Social Security is best viewed as an intergenerational redistribution of income from younger working Americans to older retired Americans, accomplished with a 6.2 percent payroll tax levied on all earned income up to an annual wage-base limit, $176,100 in 2025. Employers are similarly assessed at 6.2 percent of their employees’ earned income. Those who are self-employed must pay both their own 6.2 percent payroll tax and the 6.2 percent employer tax, a total of 12.4 percent, since they are effectively their own employers.
Payroll tax revenues go into the Social Security trust fund, where they are then directly disbursed as benefits to eligible retired individuals. For this reason, some have cynically described Social Security as a Ponzi scheme, in which the later contributors (younger working generations) are taxed to pay for benefits paid to earlier contributors (older Americans receiving benefits).

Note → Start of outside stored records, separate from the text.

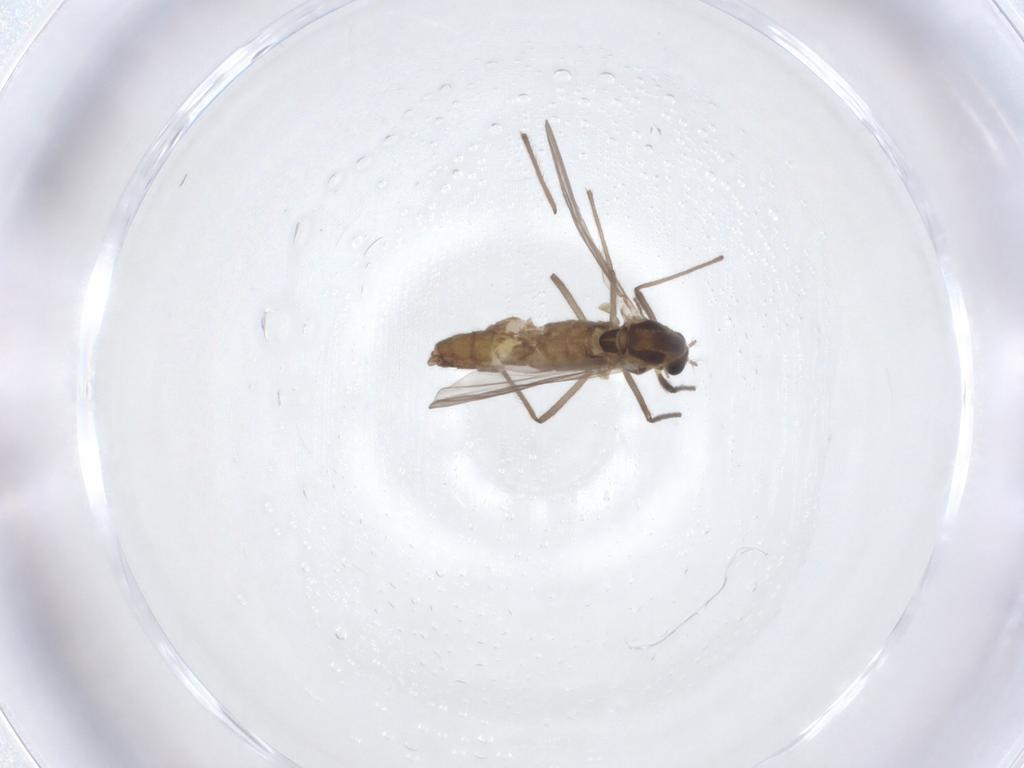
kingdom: Animalia
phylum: Arthropoda
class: Insecta
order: Diptera
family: Chironomidae
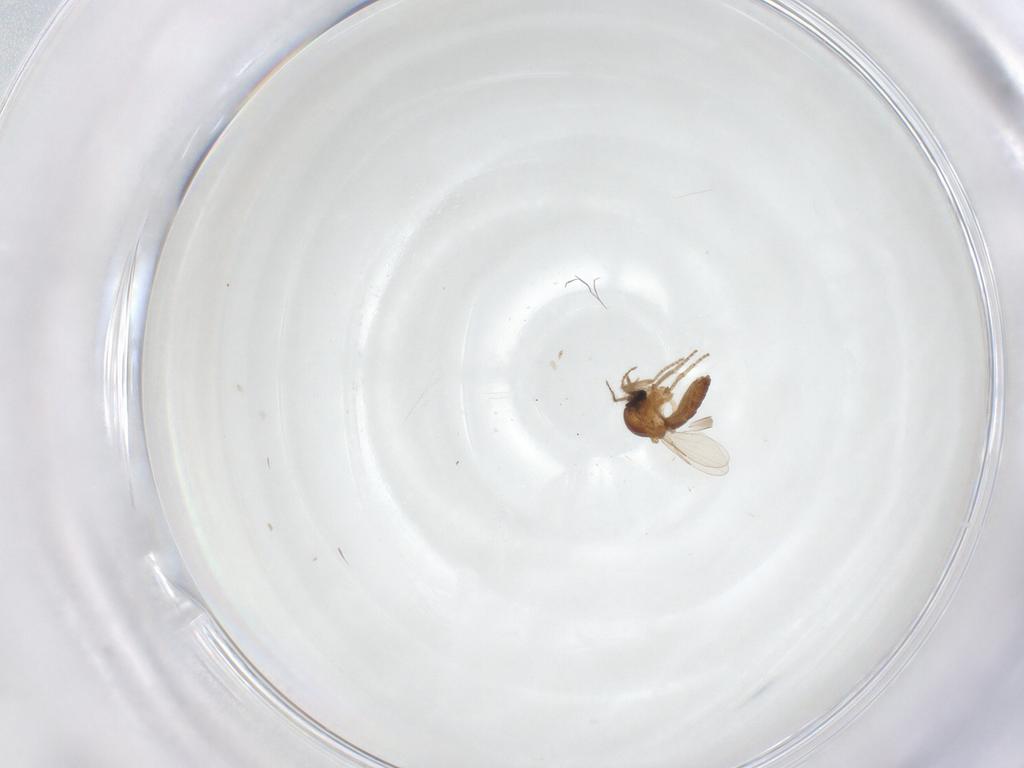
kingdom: Animalia
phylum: Arthropoda
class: Insecta
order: Diptera
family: Ceratopogonidae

Misconceptions about Social Security
Social Security was never designed to be a pension plan, yet employees contribute to the program during their working years as they might to a proper pension plan. Employees could probably have accumulated more retirement funds through a defined-contribution plan than with a mandatory Social Security payroll tax, but the program has historically conveyed to the nation an appealing aura of shared social welfare.
After his re-election in 2004, George W. Bush announced his support of individually-managed accounts within Social Security, similar to 401(k) accounts, but the public response to individual accounts was so negative that he never pursued it in his second term, nor have subsequent presidents followed up on the notion.

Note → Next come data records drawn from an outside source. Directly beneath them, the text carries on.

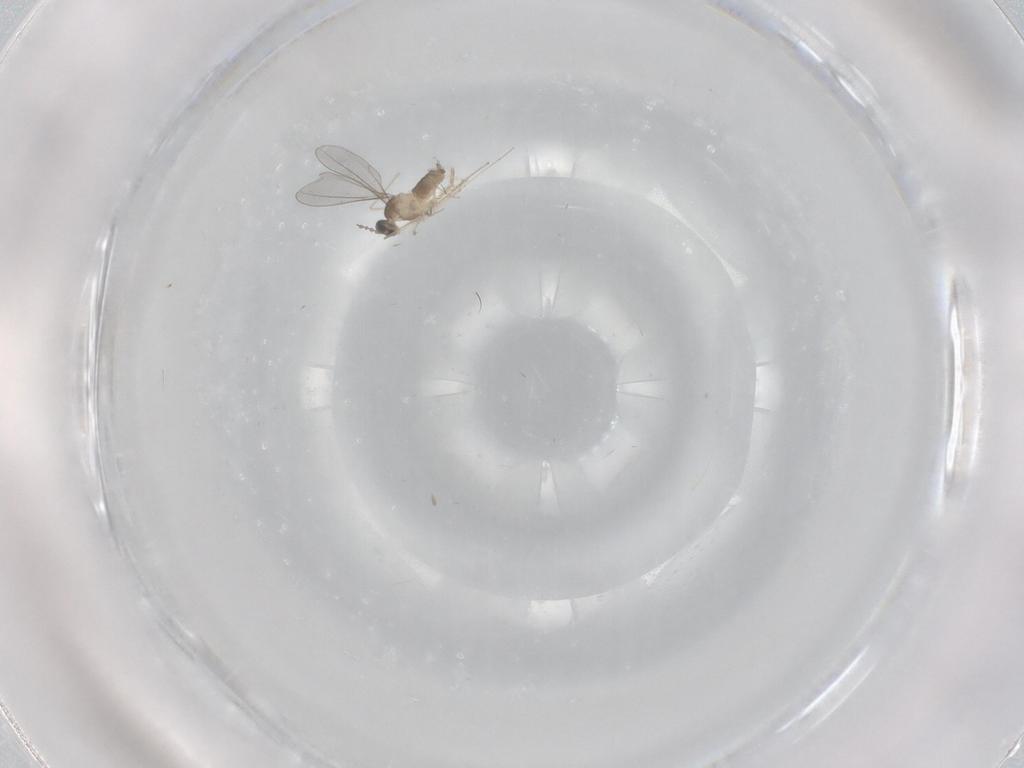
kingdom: Animalia
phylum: Arthropoda
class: Insecta
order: Diptera
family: Cecidomyiidae
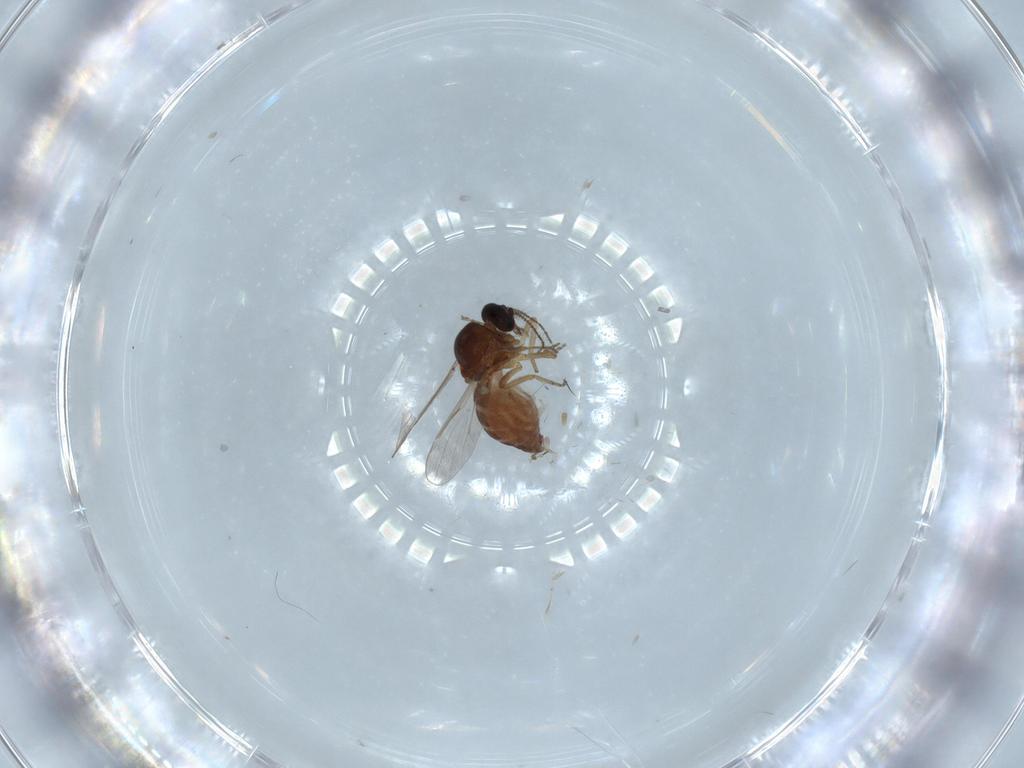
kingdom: Animalia
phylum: Arthropoda
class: Insecta
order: Diptera
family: Ceratopogonidae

Paying the payroll tax is a necessary, but not sufficient, condition to receive Social Security benefits. A 1960 Supreme Court decision in Fleming v. Nestor clarified that Social Security was meant to be a form of long-term social insurance, not a contractual government benefit, therefore, merely having contributed payroll tax does not entitle an individual to benefits. It had been—and still is among many Americans—a common misconception that paying the tax is sufficient to receive benefits, but the 1960 decision still governs, and the Court has never revisited the matter.
Gen X and Social Security
If Congress takes no action, the projected insolvency of the Social Security trust fund will affect Gen X. The oldest of the generation—born in 1965, currently age 60—will be eligible to apply for benefits at age 62 in 2027. The youngest Gen X-ers will not be able to apply until 2042. Benefits for all generations could be reduced by about 25 percent, imposing hardship on many seniors.

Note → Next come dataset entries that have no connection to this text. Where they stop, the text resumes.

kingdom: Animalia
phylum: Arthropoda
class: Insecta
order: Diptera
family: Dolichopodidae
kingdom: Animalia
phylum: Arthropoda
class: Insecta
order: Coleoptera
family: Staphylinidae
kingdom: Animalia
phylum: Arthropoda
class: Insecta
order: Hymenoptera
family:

Elected officials remain mum on plans to assure Social Security’s future viability. The 2024 presidential candidates vowed not to cut benefits, yet offered no plans such as increasing the benefit eligibility age, revising benefit calculations, or increasing the payroll tax, measures most recently taken by the Reagan administration in 1983 to assure Social Security’s future. One can make an educated guess that—rather than overseeing a 25 percent benefit reduction—most politicians would opt to fund benefits from general tax revenues if the trust fund is inadequate. This would require Congressional action.
Once again, comparable to the transition from defined-benefit pension plans to defined-contribution 401(k) plans, Gen X will likely be affected by political action to assure the future of Social Security. Such is the fate of Gen X-ers as the old adage that “demography is destiny” impacts their lives in real time.